→ **ИСХОДНЫЙ ТЕКСТ**:

· · · · ·

Мейерхольд, по свидетельству А. Гладкова, говорил: «Когда я ставил “Даму с камелиями”, я мечтал, чтобы побывавший на спектакле пилот после лучше летал бы»[mlx]. Эта мечта осуществилась. «Дама с камелиями» передавала зрителям ощущение радости уверенного мастерства, наслаждение искусством, свободой и непринужденностью режиссерского дара композиции. Многие мастера театра считали (и считают поныне) спектакль этот лучшим из всех творений Мейерхольда. С такой оценкой согласиться было бы нелегко — задачи, которые здесь решал Мастер, были скромны сравнительно с задачами, которые он разрешил хотя бы в «Дон Жуане», «Маскараде», «Ревизоре». Бесспорно одно — спектакль «Дама с камелиями» был красив, грациозен и гармоничен.

Но уже следующая работа Мейерхольда вновь вовлекла режиссера в сферу гораздо более сложных эстетических проблем. Речь идет о «Пиковой даме». После длительного перерыва Мейерхольд снова взялся ставить оперу, причем оперу классическую, одну из популярнейших на русской сцене. Осуществлялся спектакль в Ленинграде, в Малом оперном театре, {467} где идеи необходимого обновления оперного искусства уже породили ряд интересных экспериментов. Само приглашение Мейерхольда свидетельствовало о реформаторских намерениях театра. В свою очередь, Мейерхольду импонировала деятельность молодого коллектива. И, приступая к работе над оперой Чайковского, он сразу же выдвинул ряд радикальных предложений, которые должны были привести к снятию с «Пиковой дамы» всякого «хрестоматийного глянца» и к совершенно новому ее прочтению.

· · · · ·

→ **ИЗВЛЕЧЁННЫЕ ЗАПИСИ**:
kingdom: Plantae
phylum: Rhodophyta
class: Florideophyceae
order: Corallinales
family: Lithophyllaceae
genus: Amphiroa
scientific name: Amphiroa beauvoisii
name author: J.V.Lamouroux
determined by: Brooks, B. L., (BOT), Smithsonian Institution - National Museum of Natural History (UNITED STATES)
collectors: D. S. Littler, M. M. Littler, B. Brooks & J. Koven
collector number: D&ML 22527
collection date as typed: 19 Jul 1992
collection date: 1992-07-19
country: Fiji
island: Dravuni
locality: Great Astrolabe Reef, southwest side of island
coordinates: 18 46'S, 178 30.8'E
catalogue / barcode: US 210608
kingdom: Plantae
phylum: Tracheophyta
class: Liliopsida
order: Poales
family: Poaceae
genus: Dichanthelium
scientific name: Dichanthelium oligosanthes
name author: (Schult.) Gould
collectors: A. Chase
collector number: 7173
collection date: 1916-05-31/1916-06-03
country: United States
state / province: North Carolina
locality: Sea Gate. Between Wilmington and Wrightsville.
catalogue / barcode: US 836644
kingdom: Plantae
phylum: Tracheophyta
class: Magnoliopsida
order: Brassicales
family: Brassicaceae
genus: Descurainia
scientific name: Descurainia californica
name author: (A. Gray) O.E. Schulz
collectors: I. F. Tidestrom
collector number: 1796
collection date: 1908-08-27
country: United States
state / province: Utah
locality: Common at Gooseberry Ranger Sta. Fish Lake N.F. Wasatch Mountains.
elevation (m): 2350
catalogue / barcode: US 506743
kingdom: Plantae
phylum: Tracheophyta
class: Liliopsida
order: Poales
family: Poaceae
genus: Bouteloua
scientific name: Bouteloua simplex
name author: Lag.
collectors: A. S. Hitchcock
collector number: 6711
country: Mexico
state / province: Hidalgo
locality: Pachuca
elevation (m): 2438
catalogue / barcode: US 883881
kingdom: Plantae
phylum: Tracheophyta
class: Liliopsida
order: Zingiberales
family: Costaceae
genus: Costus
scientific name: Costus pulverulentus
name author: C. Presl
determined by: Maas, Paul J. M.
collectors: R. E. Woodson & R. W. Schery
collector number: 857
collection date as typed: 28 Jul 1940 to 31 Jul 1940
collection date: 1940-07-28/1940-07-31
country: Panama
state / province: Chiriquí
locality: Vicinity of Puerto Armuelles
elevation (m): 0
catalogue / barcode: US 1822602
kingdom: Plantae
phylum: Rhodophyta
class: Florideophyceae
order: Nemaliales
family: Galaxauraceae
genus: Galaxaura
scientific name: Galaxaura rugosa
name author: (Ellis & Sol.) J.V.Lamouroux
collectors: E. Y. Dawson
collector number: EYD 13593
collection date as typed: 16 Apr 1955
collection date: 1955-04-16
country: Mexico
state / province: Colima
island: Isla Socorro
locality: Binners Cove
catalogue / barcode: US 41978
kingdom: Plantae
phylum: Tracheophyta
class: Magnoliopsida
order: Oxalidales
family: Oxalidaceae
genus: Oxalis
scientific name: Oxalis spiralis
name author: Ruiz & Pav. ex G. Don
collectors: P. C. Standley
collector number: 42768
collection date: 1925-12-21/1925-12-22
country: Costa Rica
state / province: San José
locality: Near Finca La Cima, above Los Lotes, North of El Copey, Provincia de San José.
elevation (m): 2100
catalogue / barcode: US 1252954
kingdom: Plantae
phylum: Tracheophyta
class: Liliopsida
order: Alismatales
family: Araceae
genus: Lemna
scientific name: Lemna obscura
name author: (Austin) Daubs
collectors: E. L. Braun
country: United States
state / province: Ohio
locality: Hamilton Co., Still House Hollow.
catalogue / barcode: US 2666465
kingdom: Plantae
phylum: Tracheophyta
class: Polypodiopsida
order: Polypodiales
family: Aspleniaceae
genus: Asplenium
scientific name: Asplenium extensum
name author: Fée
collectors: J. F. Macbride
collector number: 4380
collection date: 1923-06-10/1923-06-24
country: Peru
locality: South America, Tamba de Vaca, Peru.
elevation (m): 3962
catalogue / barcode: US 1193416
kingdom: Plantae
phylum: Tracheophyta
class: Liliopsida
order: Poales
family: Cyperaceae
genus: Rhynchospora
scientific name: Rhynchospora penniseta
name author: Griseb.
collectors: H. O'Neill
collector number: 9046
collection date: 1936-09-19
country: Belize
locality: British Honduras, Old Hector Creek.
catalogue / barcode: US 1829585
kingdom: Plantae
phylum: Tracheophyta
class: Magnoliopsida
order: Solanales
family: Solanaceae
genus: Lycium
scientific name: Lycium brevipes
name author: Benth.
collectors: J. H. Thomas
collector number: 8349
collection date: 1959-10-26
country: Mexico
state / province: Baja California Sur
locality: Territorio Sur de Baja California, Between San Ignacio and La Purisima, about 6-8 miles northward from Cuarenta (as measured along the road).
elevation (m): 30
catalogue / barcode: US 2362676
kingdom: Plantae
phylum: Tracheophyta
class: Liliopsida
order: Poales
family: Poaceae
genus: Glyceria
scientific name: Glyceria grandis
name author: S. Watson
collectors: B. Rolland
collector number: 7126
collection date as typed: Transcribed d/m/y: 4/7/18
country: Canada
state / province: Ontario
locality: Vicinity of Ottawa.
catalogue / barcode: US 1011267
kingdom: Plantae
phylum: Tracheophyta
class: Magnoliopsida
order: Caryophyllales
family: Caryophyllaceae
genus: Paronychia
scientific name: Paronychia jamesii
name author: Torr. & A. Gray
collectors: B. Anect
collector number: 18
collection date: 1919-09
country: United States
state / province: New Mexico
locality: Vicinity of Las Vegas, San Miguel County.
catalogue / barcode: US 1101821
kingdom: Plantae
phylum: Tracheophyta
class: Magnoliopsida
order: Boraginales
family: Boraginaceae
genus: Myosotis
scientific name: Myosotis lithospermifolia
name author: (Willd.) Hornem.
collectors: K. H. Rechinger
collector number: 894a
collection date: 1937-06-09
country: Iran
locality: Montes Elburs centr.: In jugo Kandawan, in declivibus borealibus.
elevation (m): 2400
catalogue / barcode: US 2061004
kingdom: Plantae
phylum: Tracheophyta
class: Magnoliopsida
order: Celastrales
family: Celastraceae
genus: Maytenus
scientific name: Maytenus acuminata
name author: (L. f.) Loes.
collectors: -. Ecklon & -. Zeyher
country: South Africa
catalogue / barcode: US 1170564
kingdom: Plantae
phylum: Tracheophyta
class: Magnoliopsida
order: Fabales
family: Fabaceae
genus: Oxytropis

· · · · ·

→ **УСЛОВИЕ ЗАДАЧИ**: Повторите дословно и целиком текст о Мейерхольде. Записи — самостоятельный материал, к тексту о Мейерхольде они не относятся.

→ **ОТВЕТ К ЗАДАНИЮ**:
Мейерхольд, по свидетельству А. Гладкова, говорил: «Когда я ставил “Даму с камелиями”, я мечтал, чтобы побывавший на спектакле пилот после лучше летал бы»[mlx]. Эта мечта осуществилась. «Дама с камелиями» передавала зрителям ощущение радости уверенного мастерства, наслаждение искусством, свободой и непринужденностью режиссерского дара композиции. Многие мастера театра считали (и считают поныне) спектакль этот лучшим из всех творений Мейерхольда. С такой оценкой согласиться было бы нелегко — задачи, которые здесь решал Мастер, были скромны сравнительно с задачами, которые он разрешил хотя бы в «Дон Жуане», «Маскараде», «Ревизоре». Бесспорно одно — спектакль «Дама с камелиями» был красив, грациозен и гармоничен.

Но уже следующая работа Мейерхольда вновь вовлекла режиссера в сферу гораздо более сложных эстетических проблем. Речь идет о «Пиковой даме». После длительного перерыва Мейерхольд снова взялся ставить оперу, причем оперу классическую, одну из популярнейших на русской сцене. Осуществлялся спектакль в Ленинграде, в Малом оперном театре, {467} где идеи необходимого обновления оперного искусства уже породили ряд интересных экспериментов. Само приглашение Мейерхольда свидетельствовало о реформаторских намерениях театра. В свою очередь, Мейерхольду импонировала деятельность молодого коллектива. И, приступая к работе над оперой Чайковского, он сразу же выдвинул ряд радикальных предложений, которые должны были привести к снятию с «Пиковой дамы» всякого «хрестоматийного глянца» и к совершенно новому ее прочтению.